The first zombie slid to a kneel at her side. She watched it lift her limp arm and drop it onto the snow-concrete with a weak phwump. It looked broken; it looked like it should hurt, but it felt like nothing. Like watching a fake arm in a low-budget documentary.

The rest of the campus I-MET crew encircled her, hollow-eyed and staring out at her from behind gray ski masks, each surveying a different limb, and one holding up a small blowtorch, which was a bit alarming, but honestly the whole scene was horror.

It wasn’t just the black-hole eyes that creeped her out.

It was the crackling, static-laced hissing sounds they made to each other, sounds that raised every frosty hair on her body.

The way they moved—in quick, stunted, jerky spasms—didn’t exactly inspire courage either. And hers was not a lonely opinion.

Bear Towne University’s search and rescue team was notorious, first because they were undead and so hideous they always wore masks, and second, because they weren’t exactly gentle.

She remembered that much from freshman orientation, just four months prior.

That and they were called the “In-between Management and Extraction Team,” though you never actually wanted to meet I-MET—they only mounted a rescue if you were close to death.

Hailey had already been dead once that day.

Once was enough.

She did her best not to cringe when a pair of spindly hands gripped the sides of her head, even as the blowtorch disappeared behind her, and she actually relaxed a little when another threw a fur rug over her, despite the steam rising from her ears and the unmistakable odor of burning hair.

But before long, her head was liberated.

A zombie paramedic, this one with a red number 3 sewn onto his sleeve, grasped her under the shoulders; another grabbed her under the knees, and they dropped her onto a stretcher, which knocked what little wind she still had out of her aching lungs.
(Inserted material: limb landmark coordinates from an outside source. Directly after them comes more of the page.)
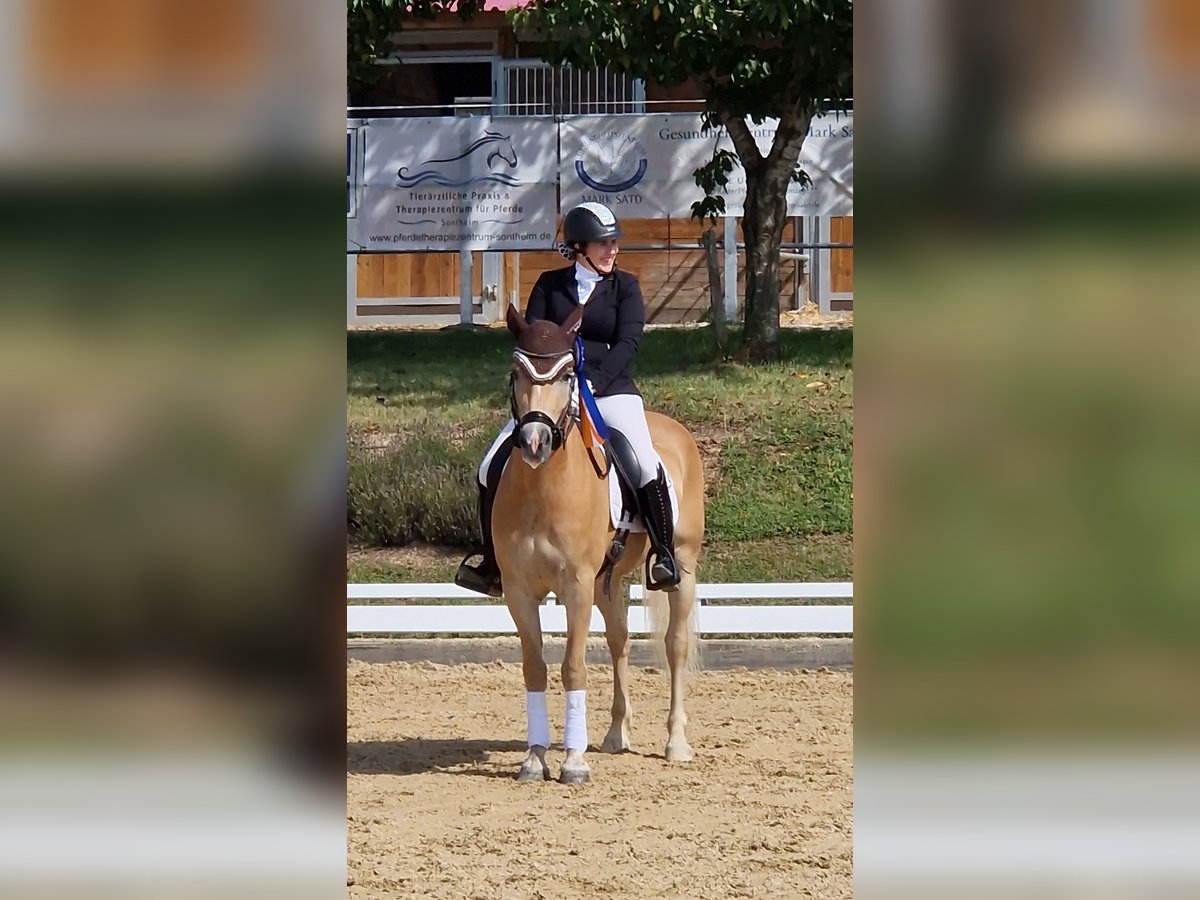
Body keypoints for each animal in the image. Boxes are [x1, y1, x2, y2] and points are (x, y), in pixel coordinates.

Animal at [494, 303, 705, 782]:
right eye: (515, 372)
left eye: (568, 374)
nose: (535, 443)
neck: (543, 490)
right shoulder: (518, 590)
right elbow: (534, 668)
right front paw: (535, 758)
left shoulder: (575, 586)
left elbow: (573, 667)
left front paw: (573, 763)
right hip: (606, 582)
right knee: (619, 641)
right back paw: (614, 735)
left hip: (681, 566)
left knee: (675, 645)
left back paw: (676, 743)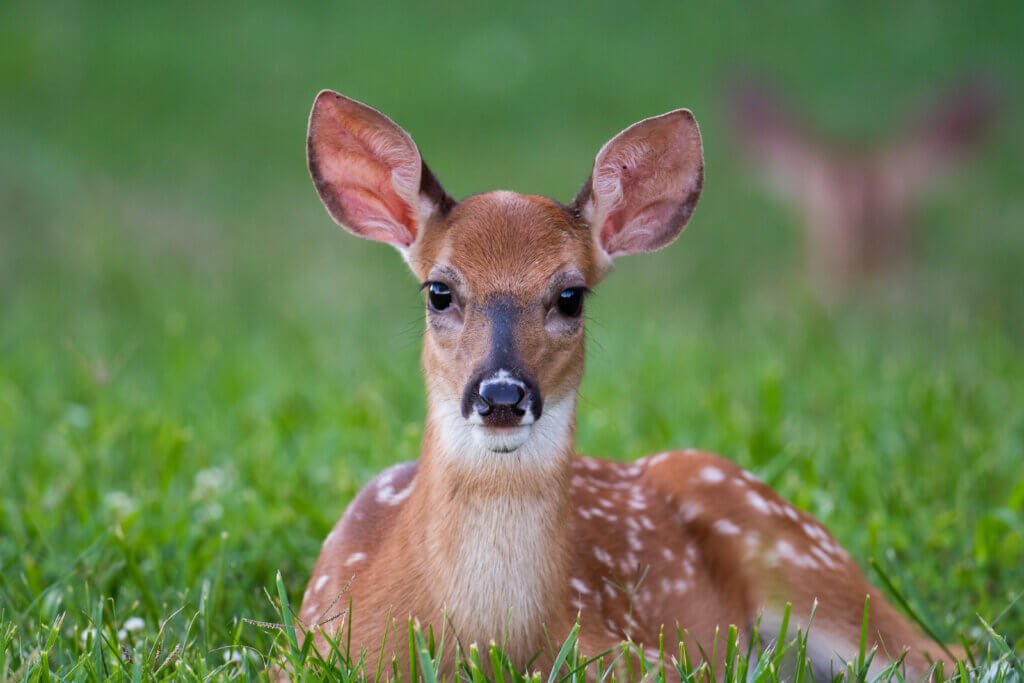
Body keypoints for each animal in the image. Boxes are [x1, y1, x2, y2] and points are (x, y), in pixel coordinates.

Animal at [294, 90, 964, 679]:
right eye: (439, 291)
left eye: (570, 295)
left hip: (807, 559)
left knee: (951, 655)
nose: (502, 396)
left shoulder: (641, 660)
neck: (489, 643)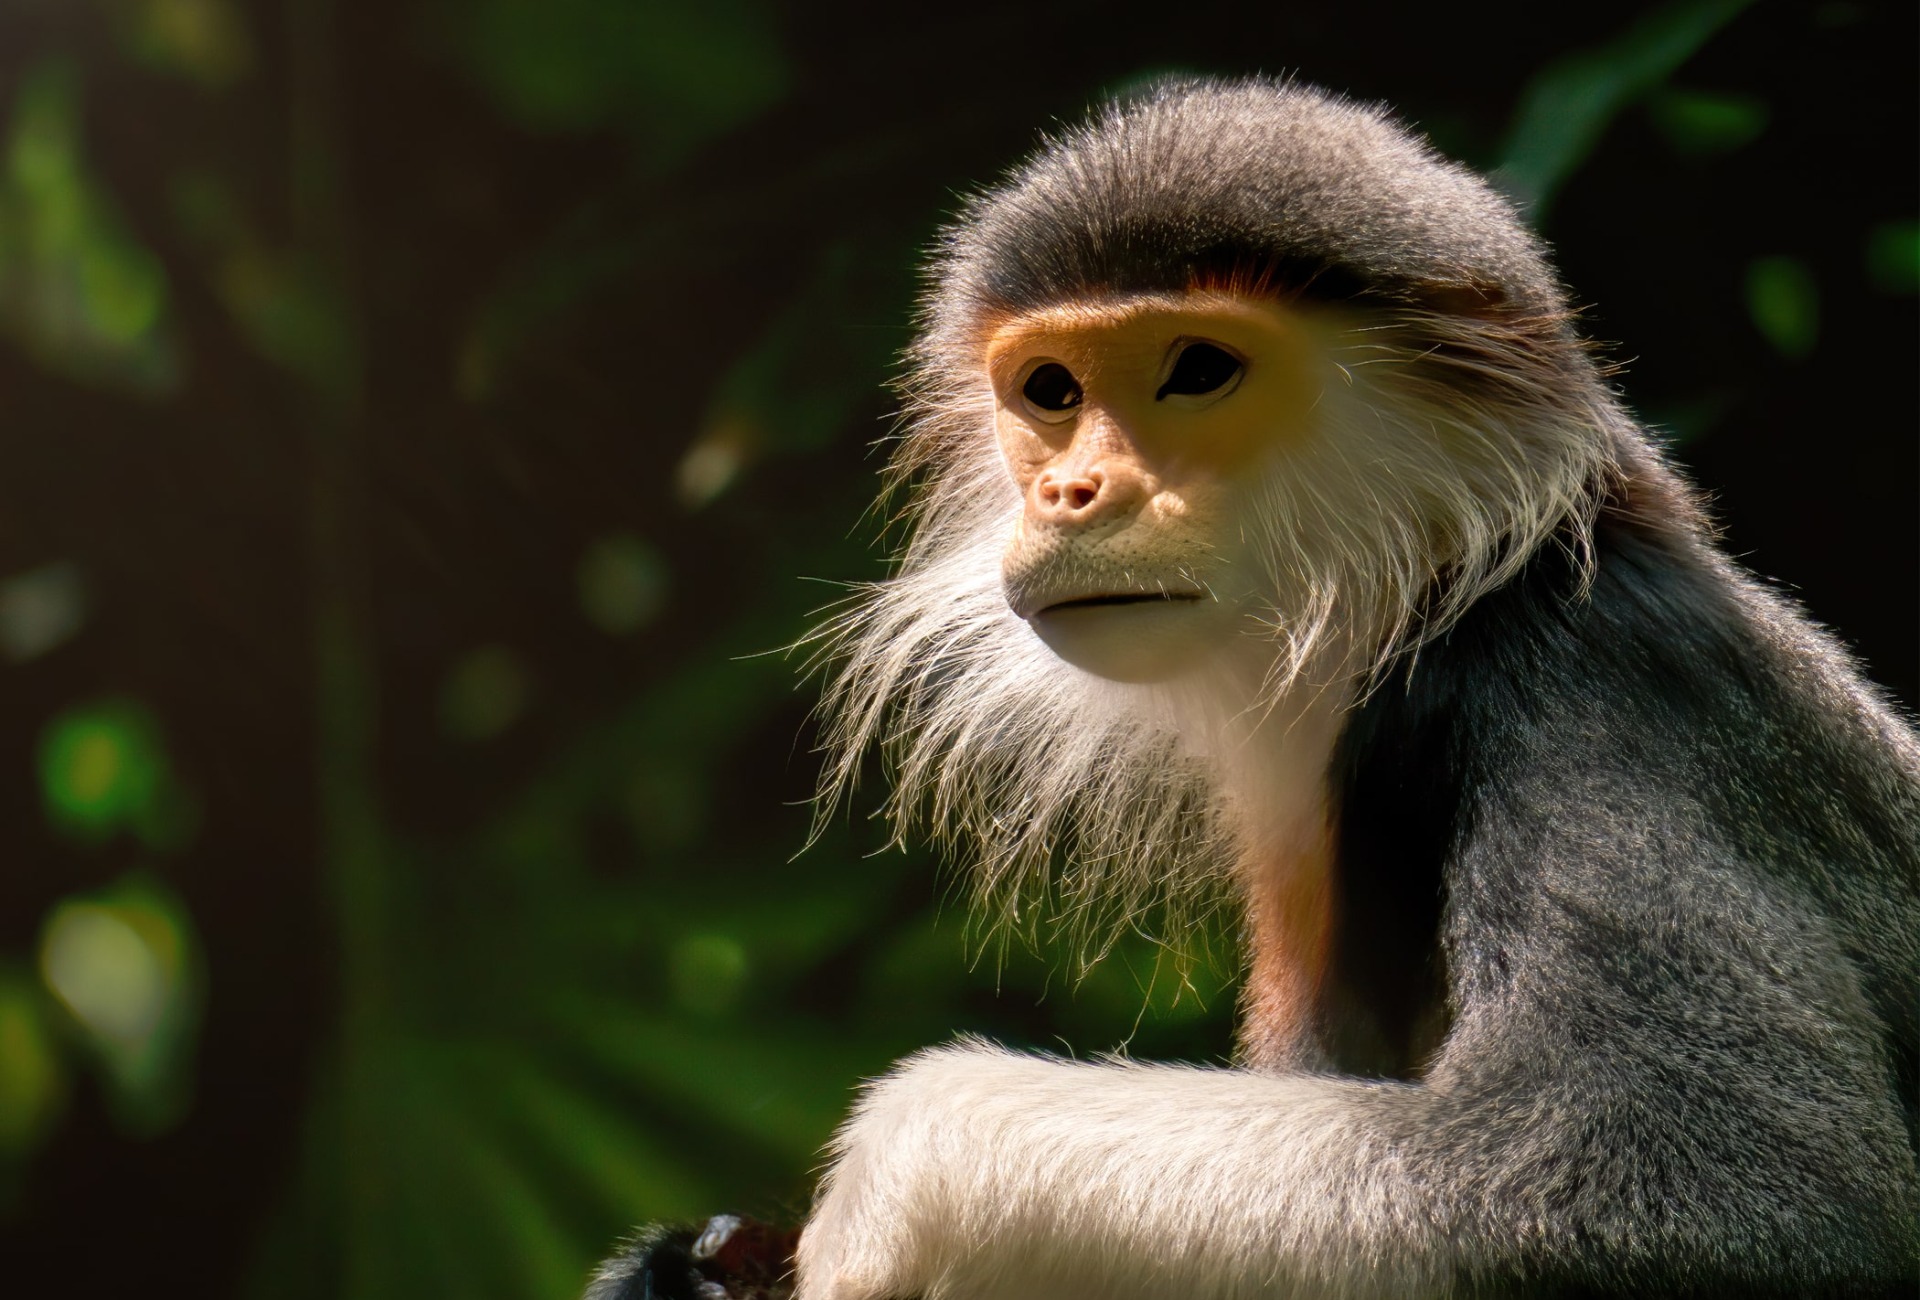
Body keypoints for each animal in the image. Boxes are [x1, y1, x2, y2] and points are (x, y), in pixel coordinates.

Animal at [587, 78, 1920, 1298]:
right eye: (1053, 393)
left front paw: (885, 1186)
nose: (1072, 492)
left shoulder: (1609, 683)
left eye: (1198, 369)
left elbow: (1728, 1188)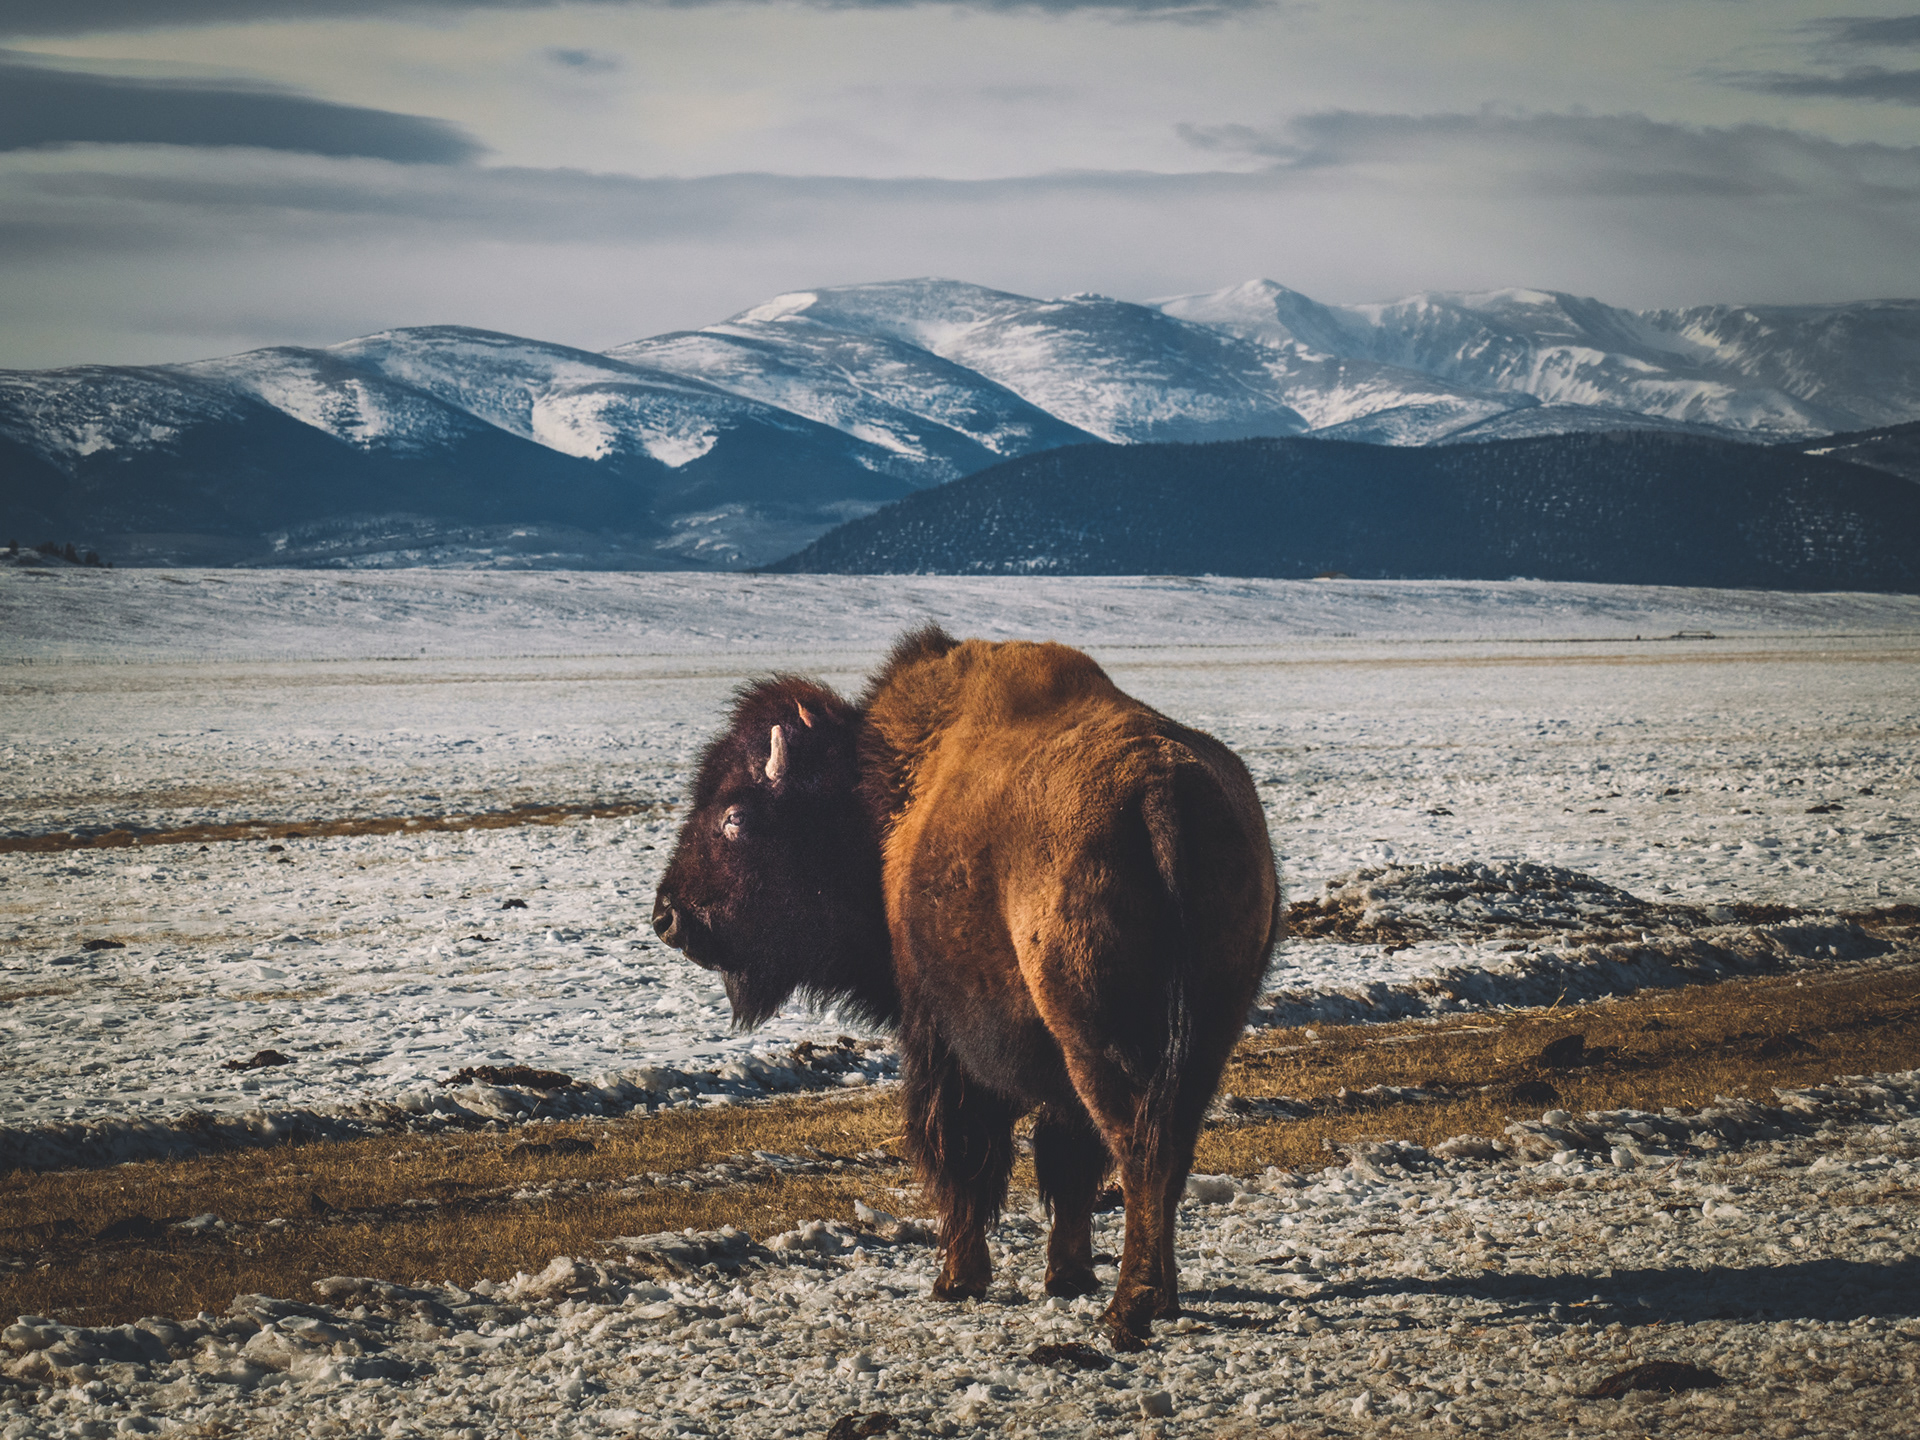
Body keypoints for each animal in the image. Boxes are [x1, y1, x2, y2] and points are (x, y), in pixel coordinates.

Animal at [652, 626, 1279, 1346]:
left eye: (736, 817)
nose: (668, 916)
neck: (881, 796)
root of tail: (1161, 792)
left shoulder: (938, 1040)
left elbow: (962, 1154)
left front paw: (957, 1280)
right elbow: (1063, 1163)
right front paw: (1065, 1276)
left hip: (1102, 1041)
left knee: (1137, 1146)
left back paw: (1130, 1306)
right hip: (1201, 1036)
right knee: (1166, 1149)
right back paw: (1161, 1296)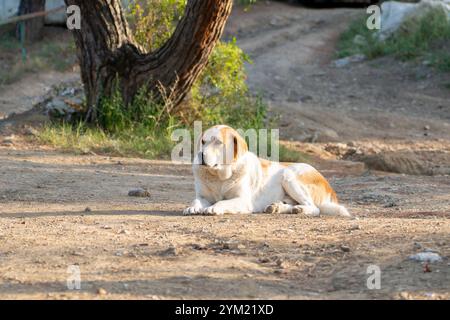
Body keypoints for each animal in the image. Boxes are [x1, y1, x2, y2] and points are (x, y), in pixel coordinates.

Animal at [183, 125, 352, 218]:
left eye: (218, 142)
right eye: (203, 142)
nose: (201, 155)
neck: (219, 177)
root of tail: (330, 189)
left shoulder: (243, 200)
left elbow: (222, 201)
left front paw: (214, 207)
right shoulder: (203, 196)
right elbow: (196, 200)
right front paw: (193, 207)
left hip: (289, 175)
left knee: (315, 208)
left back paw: (299, 209)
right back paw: (278, 207)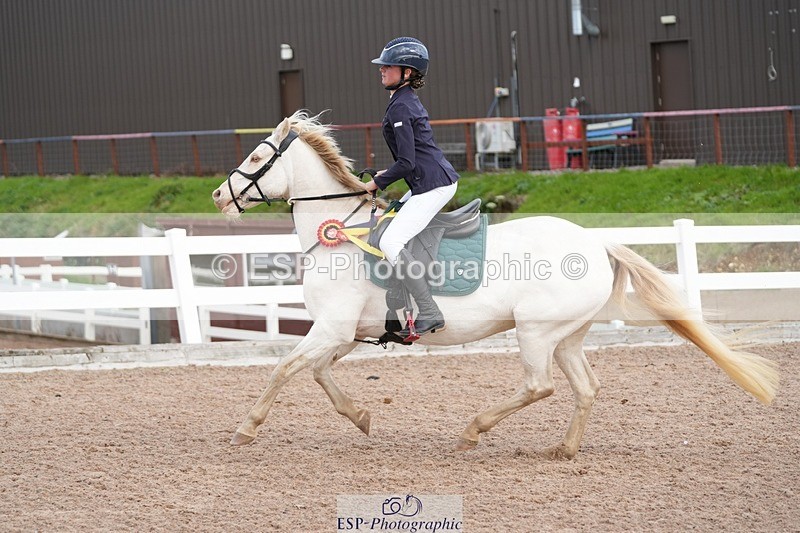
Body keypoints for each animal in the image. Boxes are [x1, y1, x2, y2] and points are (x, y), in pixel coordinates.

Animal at [211, 111, 779, 459]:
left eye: (259, 158)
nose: (219, 196)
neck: (338, 236)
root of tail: (597, 242)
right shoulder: (348, 333)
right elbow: (318, 374)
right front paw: (362, 417)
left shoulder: (331, 329)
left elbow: (284, 369)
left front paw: (246, 428)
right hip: (566, 336)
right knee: (585, 387)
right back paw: (563, 450)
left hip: (534, 331)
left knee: (539, 385)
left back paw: (472, 431)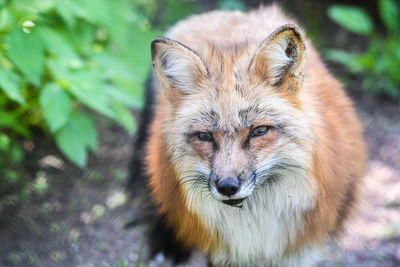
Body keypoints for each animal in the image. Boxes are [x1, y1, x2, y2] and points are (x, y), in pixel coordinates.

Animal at [130, 4, 368, 267]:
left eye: (259, 131)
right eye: (204, 136)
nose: (227, 186)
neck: (255, 227)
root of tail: (232, 13)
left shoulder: (298, 249)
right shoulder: (222, 252)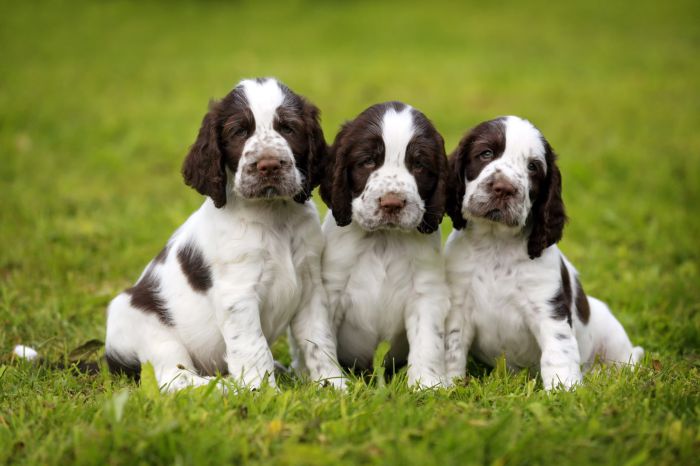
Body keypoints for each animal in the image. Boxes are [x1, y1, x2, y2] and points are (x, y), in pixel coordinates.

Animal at [104, 78, 344, 392]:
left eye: (288, 128)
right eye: (239, 131)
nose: (268, 165)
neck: (273, 216)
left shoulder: (310, 286)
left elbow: (318, 339)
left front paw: (334, 385)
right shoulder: (238, 294)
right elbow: (253, 347)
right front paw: (263, 392)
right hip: (153, 334)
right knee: (175, 379)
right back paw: (226, 386)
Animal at [320, 103, 452, 390]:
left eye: (419, 165)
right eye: (368, 161)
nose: (392, 203)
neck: (383, 239)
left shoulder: (425, 293)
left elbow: (427, 342)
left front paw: (426, 384)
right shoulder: (330, 290)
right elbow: (321, 339)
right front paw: (331, 381)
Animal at [446, 116, 644, 390]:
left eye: (532, 168)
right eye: (486, 153)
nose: (504, 188)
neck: (495, 244)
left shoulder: (548, 309)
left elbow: (558, 352)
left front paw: (565, 391)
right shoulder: (458, 305)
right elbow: (452, 348)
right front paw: (445, 385)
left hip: (610, 331)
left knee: (628, 361)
Ironically, she let out a moan not unlike a Hollywood zombie, and Red Number 3 put his face in hers.

She waved the air with her good arm, eyes wide as she sucked in a loud recovery breath. “Sorry,” she croaked, which seemed to satisfy him.

He pulled back, stuck his finger in the air, and made two quick circles. Four crewmembers lifted and balanced her stretcher as they sped through the White Forest, with Red Number 3 scouting the trail.

Surprisingly, I-MET moved her with grace. Despite their infamous shuddering lurch, there were no bumps, and Hailey let herself relax a bit, blowing a puff of breath into the night and watching it swirl with the stars as she flowed under them. So many stars…

And Asher.

Asher would see her at the hospital, she was sure of it. That’s what he’d said when he’d left to… When he’d left her…

See you soon.

It still echoed in her mind, even as she refocused.

Red Number Three was in her face again, this time holding a vial under her nose.

She flinched, blinking rapidly, and he wagged his finger at her, harsh fluorescent lights now overhead, blood swishing in her ears.

And now Giselle was in her face, wearing her worried scowl, or as worried a scowl as a banshee could manage. One might mistake it for disgust, but after a full semester as odd-couple roommates, Hailey could tell the difference.

“You’d better heal up fast,” Giselle’s voice wavered in and out, and she leaned closer. “We have a big problem.”